Solving Two Object Collision Problem

[gaimon]

I've been having some trouble with this as it isn't as simple as the two objects stick together after collision or anything...
So two objects: m1=1.96 kg m2=4.95 kg v1 initially=9.91 m/s v2 initially=15.74
the question is first what is the magnitude of velocity of the first object after collision and then the second regards the magnitude of velocity of the second after collision.
I first thought to try the m1aV1a+m2aV=m1bV1b+m2bV2b and solve for either of the final velocities using that equation to plug back into the original equation but I'd get something that would look like 97=1.96x+(97-1.96x)...obviously not going to work as they just go ahead and cancel each other out.
So I'm at a loss currently now. Any help would be appreciated of course.

 

[OlderDan]

I've been having some trouble with this as it isn't as simple as the two objects stick together after collision or anything...
So two objects: m1=1.96 kg m2=4.95 kg v1 initially=9.91 m/s v2 initially=15.74
the question is first what is the magnitude of velocity of the first object after collision and then the second regards the magnitude of velocity of the second after collision.
I first thought to try the m1aV1a+m2aV=m1bV1b+m2bV2b and solve for either of the final velocities using that equation to plug back into the original equation but I'd get something that would look like 97=1.96x+(97-1.96x)...obviously not going to work as they just go ahead and cancel each other out.
So I'm at a loss currently now.
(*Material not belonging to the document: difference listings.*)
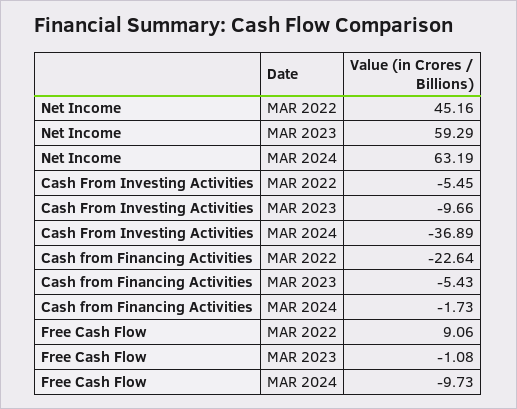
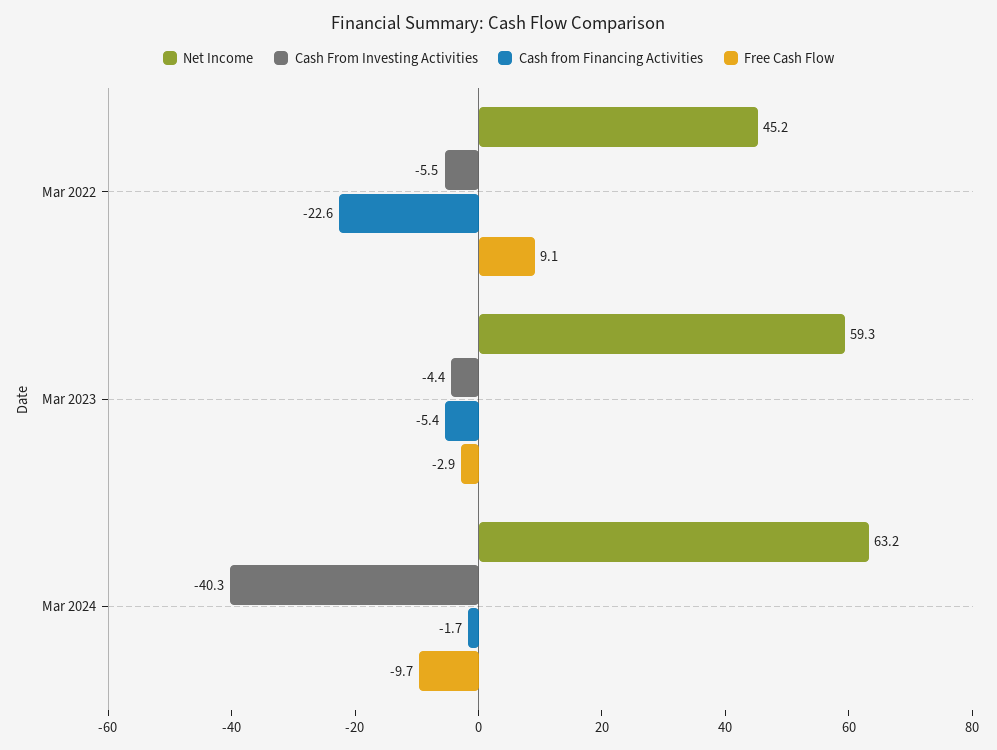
  {
    "Net Income": {
      "MAR 2022": 45.16,
      "MAR 2023": 59.29,
      "MAR 2024": 63.19
    },
    "Cash From Investing Activities": {
      "MAR 2022": -5.45,
-     "MAR 2023": -9.66,
+     "MAR 2023": -4.4,
-     "MAR 2024": -36.89
+     "MAR 2024": -40.3
    },
    "Cash from Financing Activities": {
      "MAR 2022": -22.64,
      "MAR 2023": -5.43,
      "MAR 2024": -1.73
    },
    "Free Cash Flow": {
      "MAR 2022": 9.06,
-     "MAR 2023": -1.08,
+     "MAR 2023": -2.9,
      "MAR 2024": -9.73
    }
  }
Any help would be appreciated of course.

If the objects are not sticking together, but the collision is not elastic, you don't have enough information. Did you leave something out?

 

[gaimon]

All I was given was that they were on a ramp released from 5.11 m off of the ground, that m1 and m2 were respectively 1.96 kg and 4.95 kg. I figured out the velocity each was traveling before the collision by v=sqrt(mgh) and so that gave v1=9.91m/s and v2=15.74m/s.

That's all that I have.

 

[OlderDan]

All I was given was that they were on a ramp released from 5.11 m off of the ground, that m1 and m2 were respectively 1.96 kg and 4.95 kg. I figured out the velocity each was traveling before the collision by v=sqrt(mgh) and so that gave v1=9.91m/s and v2=15.74m/s.

That's all that I have.

It is not true that v=sqrt(mgh). If they are released from the same ramp they will have the same velocity all the time. Something is very wrong here. State the full problem please.

 

[gaimon]

Two blocks of masses m1 = 1.96 kg and m2 = 4.95 kg are each released from rest, at opposite sides of a ramp, at a height of h = 5.11 m on a frictionless track and undergo an elastic head-on collision.
a)Determine the velocity of the m1 = 1.96 kg block just before the collision.
this I used v=sqrt(mgh) finding v=9.91m/s which the computer told me was correct. I just went ahead and found v2=15.74 for the heck of it.
b.)Determine the magnitude of the velocity of the m2 = 4.95 kg block just after the collision.

 

[OlderDan]

Two blocks of masses m1 = 1.96 kg and m2 = 4.95 kg are each released from rest, at opposite sides of a ramp, at a height of h = 5.11 m on a frictionless track and undergo an elastic head-on collision.
a)Determine the velocity of the m1 = 1.96 kg block just before the collision.
this I used v=sqrt(mgh) finding v=9.91m/s which the computer told me was correct. I just went ahead and found v2=15.74 for the heck of it.
b.)Determine the magnitude of the velocity of the m2 = 4.95 kg block just after the collision.

First, you titled the thread Inelastic Collision, but the problem says the collision is elastic. Second, there is no such equation as v = sqrt(mgh). You will need to correct this to find the correct velocities before the collision. Once you have the correct velocities before the collision, you can find the velocities after the collision using conservation of momentum and conservation of total kinetic energy.